A lot of already existing content would need to be shuffled around to take place at levels 51-60. Off the top of my head, this would make Apex and Tin Mage be level 50-55 Task Forces, BAF/Lambda/Keyes Level/Undeground/TPN 50-55, Diabolique/Mayhem/Magisterium level 55-60. Dark Astoria would be a 51 to 60 zone. The Brickstown and Cap Au Diable arcs would see the more dramatic change, going from 30-50 (being the worst timeline breakers) to 55-60. The Incarnate arcs (Vetrano, Number 6) would be placed around 50-60 where appropriate based on story progression.

Similarly, a bit (though not actually a lot) of content would need rewriting to remove references to things like Incarnate Shards. The intro Ramiel arc would just say the Well of the Furies has 'noticed' your rise in power and you will get new abilities, but that's it.

The Rikti Mothership Raid critters would need to be level-less so level 60s don't stomp them into a pulp while still making the raid available to 50s. Hamidon is already level-less, so no changes there. HOs would start dropping at the level of the player again, so you could get HOs up to level 60.

(Data excerpts)

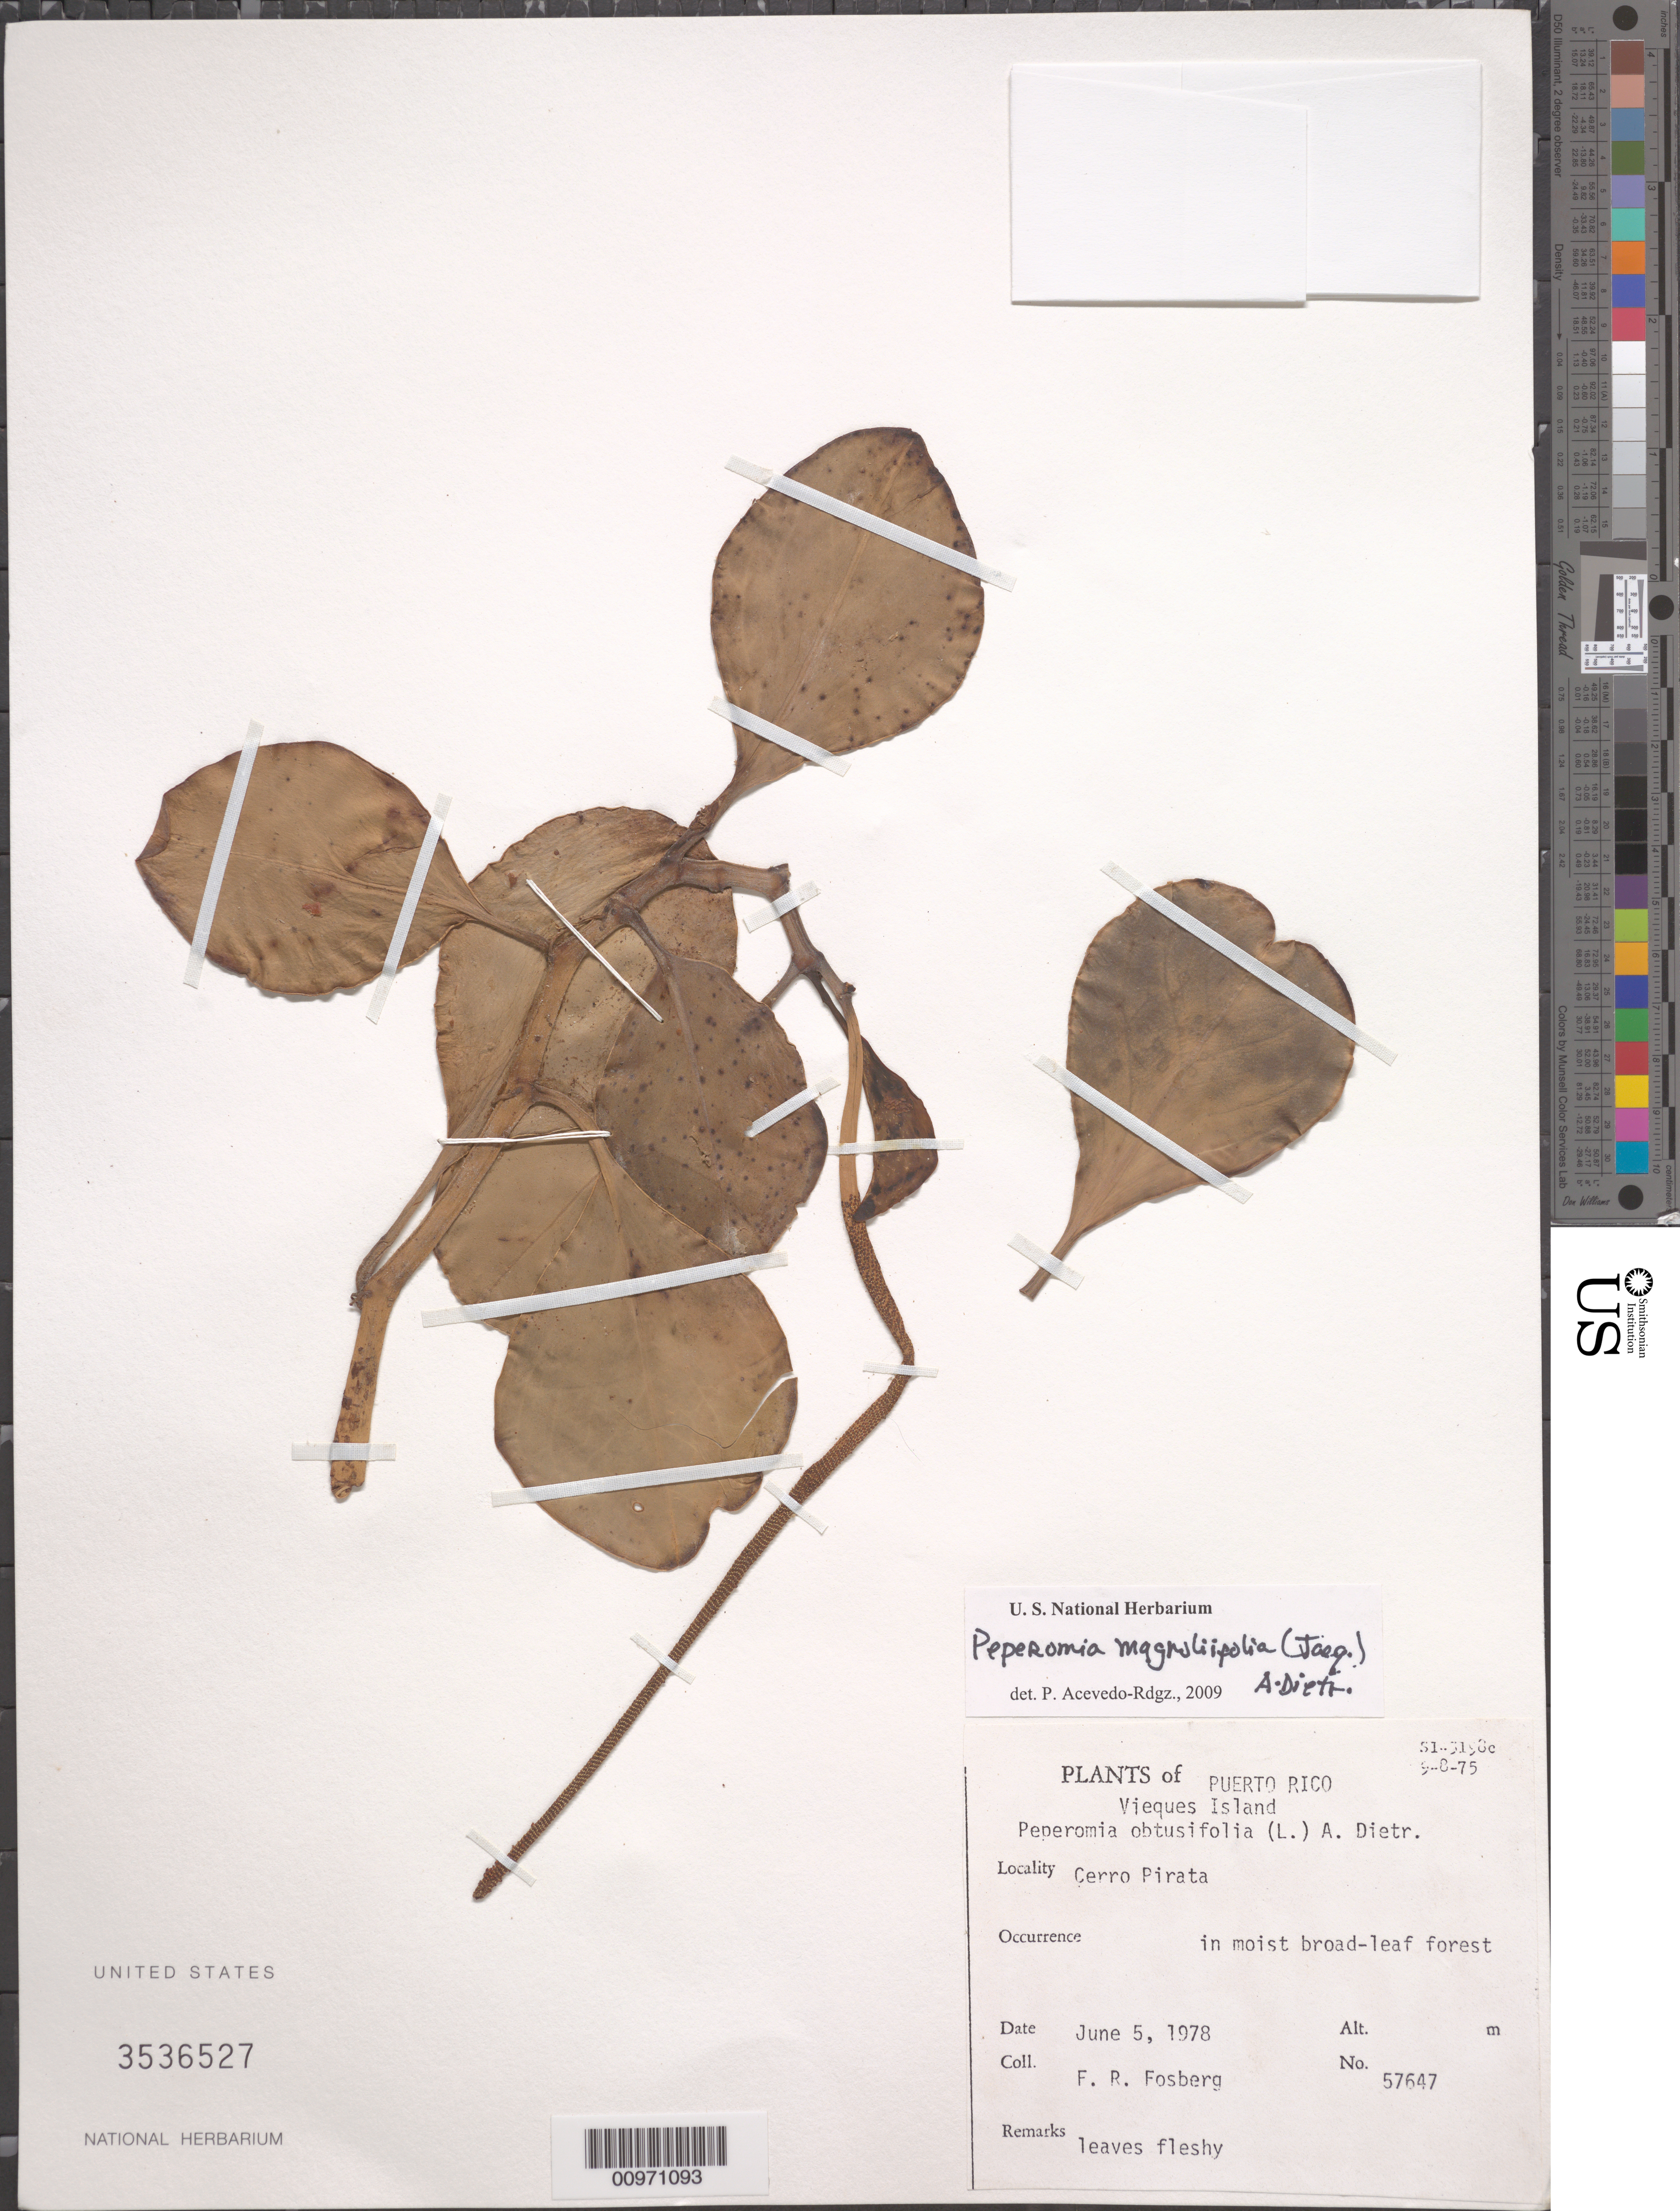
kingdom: Plantae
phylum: Tracheophyta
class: Magnoliopsida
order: Piperales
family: Piperaceae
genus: Peperomia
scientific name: Peperomia magnoliifolia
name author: (Jacq.) A. Dietr.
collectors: F. R. Fosberg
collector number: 57647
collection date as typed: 05 Jun 1978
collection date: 1978-06-05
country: Puerto Rico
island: Vieques I.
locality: Cerro Pirata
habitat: In moist broadleaf forest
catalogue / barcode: US 3536527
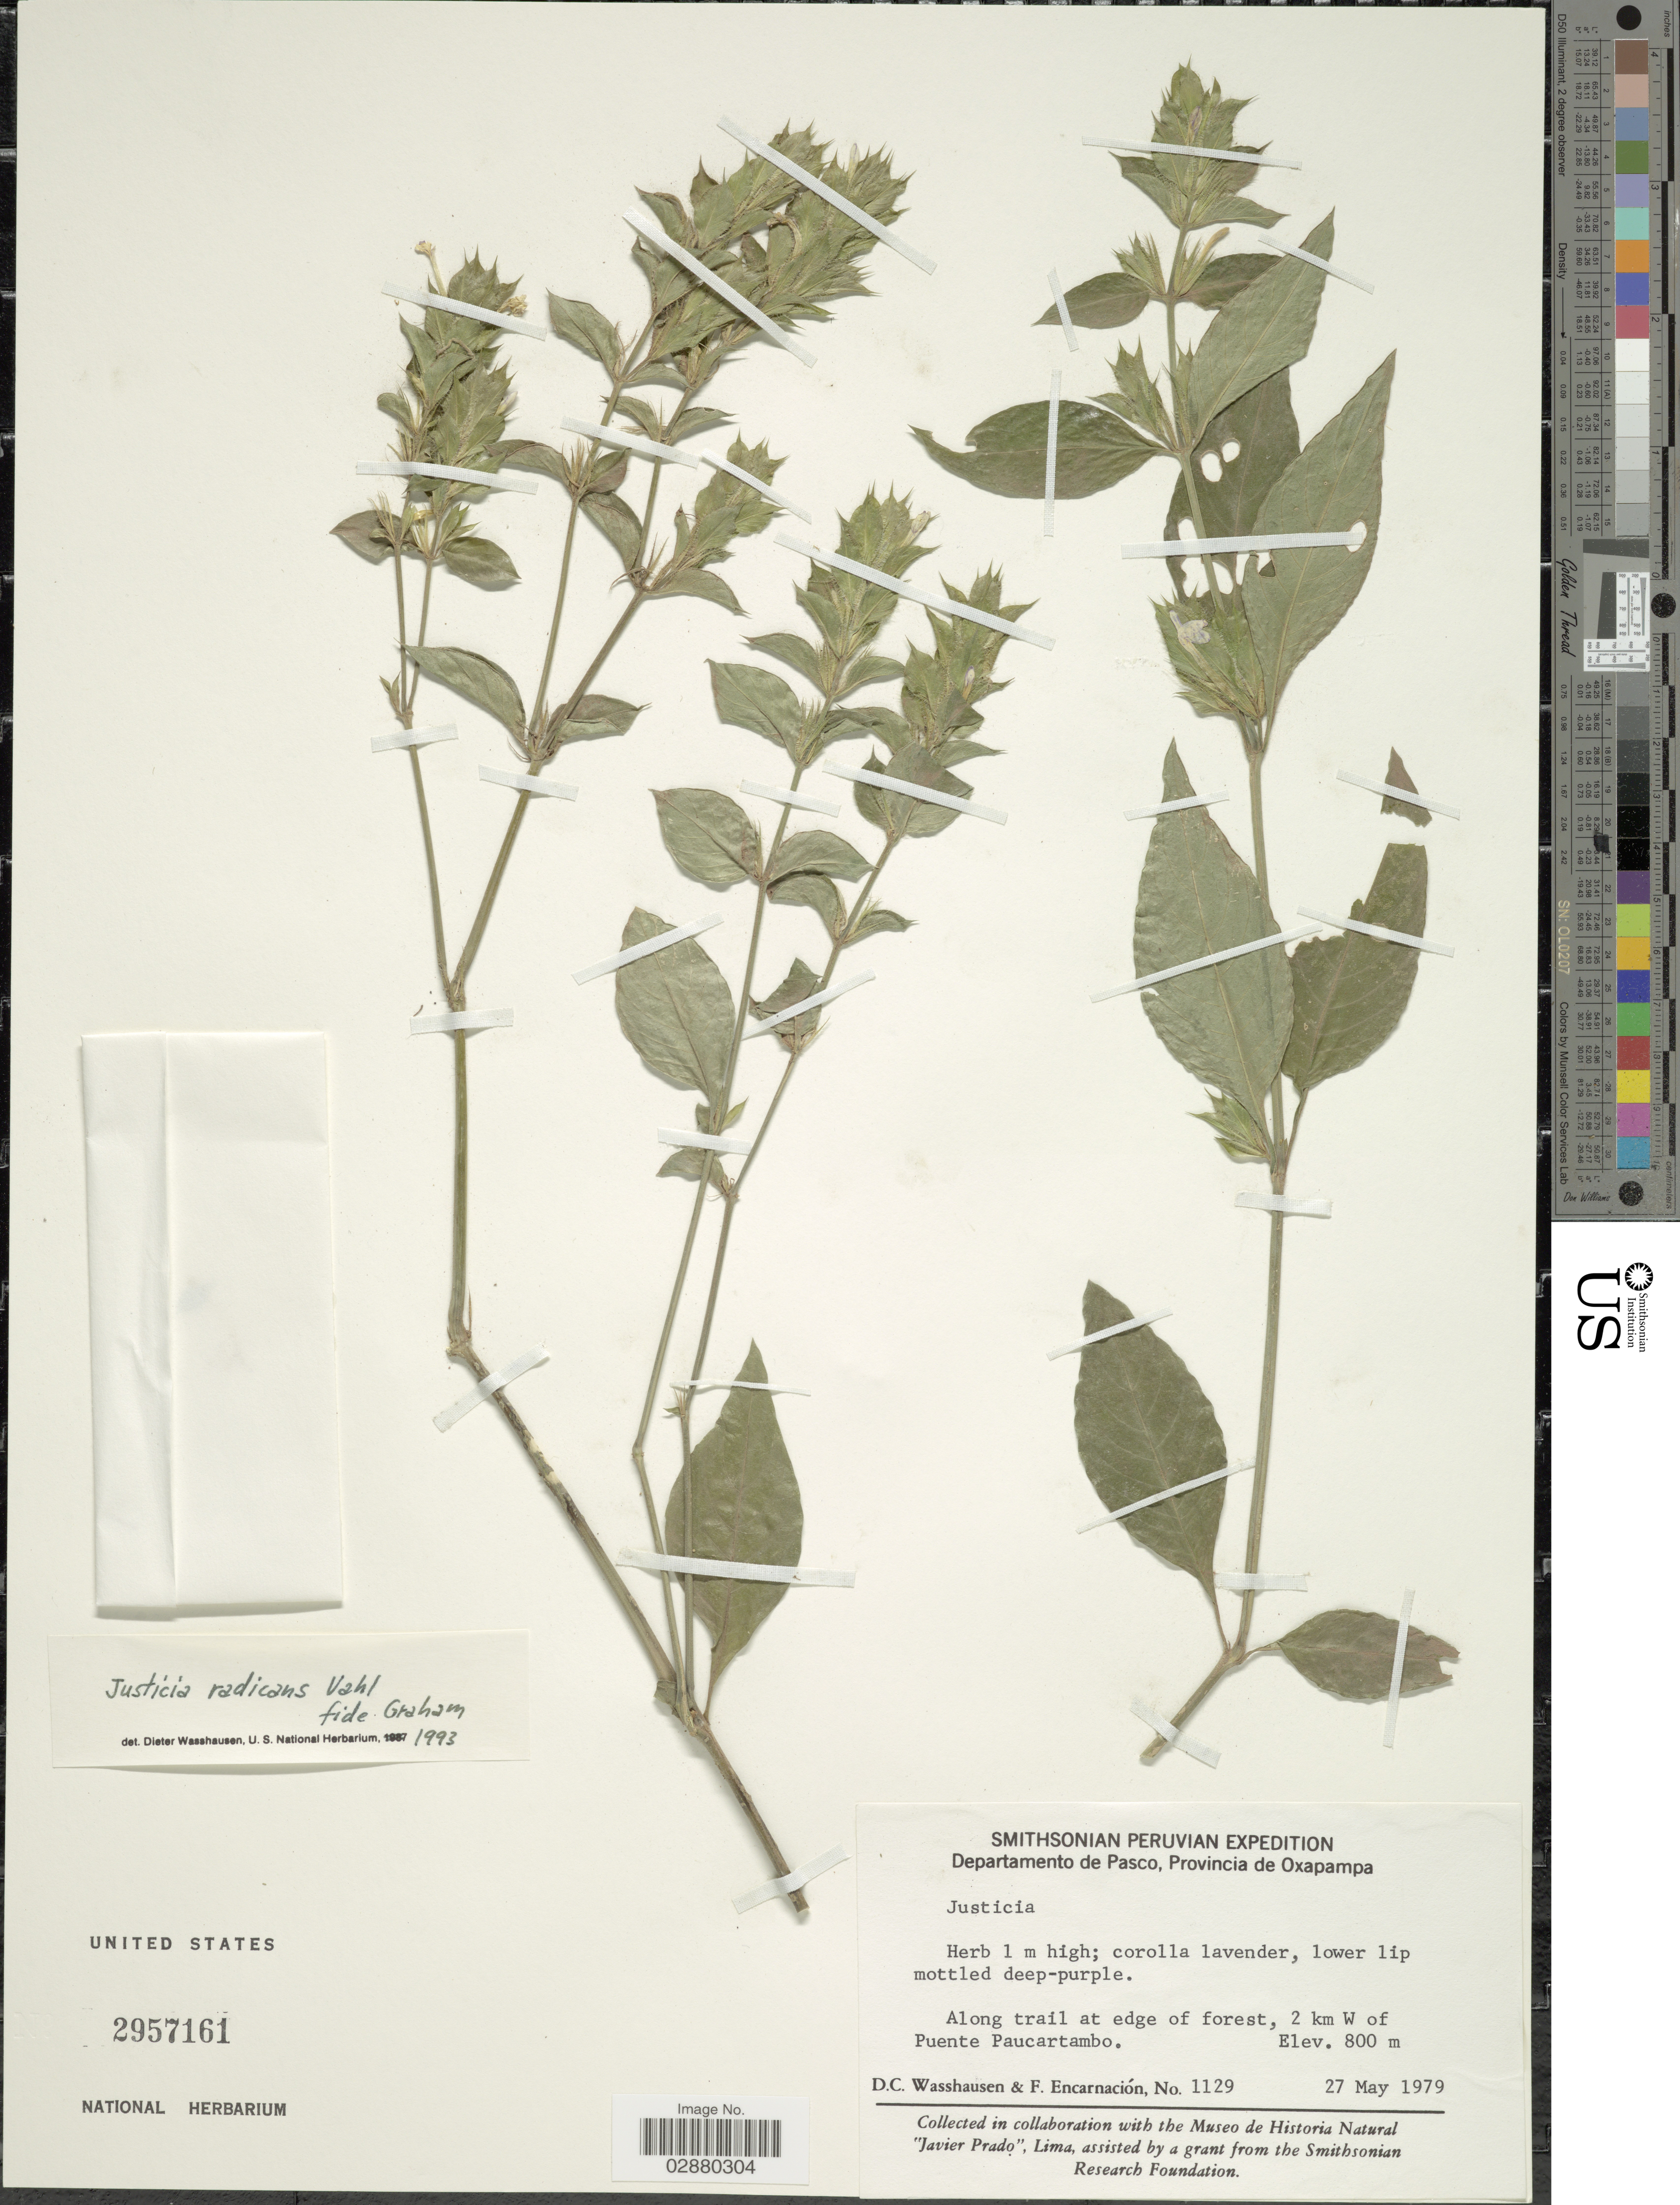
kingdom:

TO BE DONE:
• A. Retype the passage on shifting game content to levels 51-60 in full, word for word.
• B. Lay out the entries as a Markdown table with columns n and Line, starting at the first line of the entries and ending at the line containing "collection date as typed: 05 Jun 1978", both included, one row per line with blank lines left out. Leave the pictures out.

ANSWERS FOR THIS EXERCISE:
• A.
A lot of already existing content would need to be shuffled around to take place at levels 51-60. Off the top of my head, this would make Apex and Tin Mage be level 50-55 Task Forces, BAF/Lambda/Keyes Level/Undeground/TPN 50-55, Diabolique/Mayhem/Magisterium level 55-60. Dark Astoria would be a 51 to 60 zone. The Brickstown and Cap Au Diable arcs would see the more dramatic change, going from 30-50 (being the worst timeline breakers) to 55-60. The Incarnate arcs (Vetrano, Number 6) would be placed around 50-60 where appropriate based on story progression.

Similarly, a bit (though not actually a lot) of content would need rewriting to remove references to things like Incarnate Shards. The intro Ramiel arc would just say the Well of the Furies has 'noticed' your rise in power and you will get new abilities, but that's it.

The Rikti Mothership Raid critters would need to be level-less so level 60s don't stomp them into a pulp while still making the raid available to 50s. Hamidon is already level-less, so no changes there. HOs would start dropping at the level of the player again, so you could get HOs up to level 60.

• B.
| n | Line |
|---|---|
| 1 | kingdom: Plantae |
| 2 | phylum: Tracheophyta |
| 3 | class: Magnoliopsida |
| 4 | order: Piperales |
| 5 | family: Piperaceae |
| 6 | genus: Peperomia |
| 7 | scientific name: Peperomia magnoliifolia |
| 8 | name author: (Jacq.) A. Dietr. |
| 9 | collectors: F. R. Fosberg |
| 10 | collector number: 57647 |
| 11 | collection date as typed: 05 Jun 1978 |